Articles

What Are Phishing Attacks and How Do You Spot Them?

The threat of a cyber-attack is growing and with high profile hacking scandals filling the headlines, it seems like 2017 is the year businesses are finally waking up to the importance of cyber security. Protecting your business from hackers, specifically those using phishing techniques, has never been more vital, as FSB research shows that 66% of smaller businesses have been a victim of cybercrime with phishing scams accounting for 49%, making them the most common form of attack.

Phishing is an attempt by hackers to capture sensitive information from web users by posing as a legitimate and trustworthy source. The information requested ranges from account logins and personal passwords to banking and credit card details and is acquired through a range of techniques that trick the user into believing the request to be genuine.

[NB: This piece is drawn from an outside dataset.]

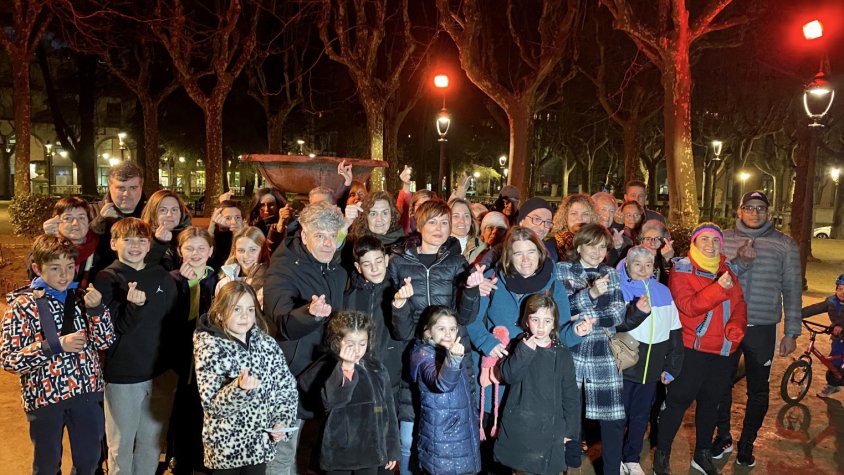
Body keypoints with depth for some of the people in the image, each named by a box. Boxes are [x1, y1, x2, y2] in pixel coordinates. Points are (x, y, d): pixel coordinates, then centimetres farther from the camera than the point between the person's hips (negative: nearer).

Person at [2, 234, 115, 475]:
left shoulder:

The methods used by 'phishers' are getting more and more sophisticated, and recently Google Docs was hit by such a scam, as hackers sent out targeted emails that invited users to make edits on a Google Doc. The email appeared to be from the receiver's contact list but the link it contained was malicious, directing them to a fake webpage and tricking them into giving their details over to a third party.

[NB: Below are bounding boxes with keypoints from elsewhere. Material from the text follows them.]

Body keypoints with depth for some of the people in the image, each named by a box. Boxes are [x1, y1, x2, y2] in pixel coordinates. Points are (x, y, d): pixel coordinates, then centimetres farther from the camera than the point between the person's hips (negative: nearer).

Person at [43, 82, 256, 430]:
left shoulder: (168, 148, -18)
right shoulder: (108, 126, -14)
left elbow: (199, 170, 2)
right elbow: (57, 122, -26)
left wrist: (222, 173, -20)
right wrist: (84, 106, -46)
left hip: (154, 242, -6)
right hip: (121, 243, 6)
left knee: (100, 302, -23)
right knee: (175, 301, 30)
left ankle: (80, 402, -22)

Attacks like this are common in businesses of all sizes but their effects can be mitigated with proper employee education. Your employees are your strongest line of defense when it comes to protecting your business against hackers so we've put together a list of the most common phishing techniques to help you to identify a threat when it comes your way.

1. Email

Using emails to trick people into giving away personal information is the most common form of phishing attack. As we saw with the Google Docs example above, users are sent an email from an apparently 'trustworthy' source that contains a request for information, a malicious link or download.

2. Spear phishing

Spear phishing works in the same way as email phishing but is more highly targeted, with emails using direct personal information such as names or company info to further convince the target that the scam is legitimate.

3. Web based delivery

Web based delivery, also known as the 'man in the middle' technique is a highly-sophisticated form of phishing where the hacker positions themselves between a legitimate website and the user by designing a click-through to a fake web page to harvest valuable information.

4. Malware

Malware involves encouraging targets to click on a rogue link or download that contains a virus that can infect the user's computer and access sensitive information and files. This link can be delivered by email or on social media sites in the form of a 'malvertizement', a phony advert which then forces the download of unwanted content onto their computer. This can be as simple as allowing a third-party app access to a Facebook page, or contain the more serious trojan horse virus, allowing the hacker access to the user's account. Ransomware is also a kind of malware, which locks access to a device or files until a ransom has been paid.

How to spot a phishing attack

As phishing attacks get more sophisticated they are also becoming harder to spot, but there are several things you can look out for in your inbox and online to alert you to suspicious activity.

1. URL

Before you click on a link, check the URL (hover over it if it's a hyperlink) and check that it matches with the company the email or site claims to be from. Check that the domain name appears on the right of the URL, for example a link claiming to be from Apple will read 'page.apple.com' rather than 'apple.page.com'. Many hackers will create a 'child site' on the domain of a rogue web page so that users are tricked into believing the link is genuine.

2. Language

Scan the language of an email or advert for spelling and grammar. A legitimate company will have had their content thoroughly reviewed before publication, so chances are if there's a typo in the text, it is not from who it claims to be from!

3. Request for sensitive information

No matter how convincing a scam looks, legitimate companies will never ask for your login details over email, just as banks will never request your account details in this way.

4. Threats or promises

If an email or advert tells you you've won a prize that seems too good to be true, or contains unlikely threats about your account, it is likely a scam to scare you into putting in your information.

5. Something phishy

Finally, if something just doesn't look right about the advert or email but you can't quite put your finger on what or why, avoid it and contact your system administrator before you continue. Chances are your instincts are right.

Phishing attacks can result in sensitive information and vulnerable data theft, leaving your business at risk of a major disruption and huge reputational damage. To protect against this, it is vital that you educate your employees and yourself on how to detect and prevent a phishing scam so that your business can rest assured that human error won't be a weakness when it comes to fighting cybercrime.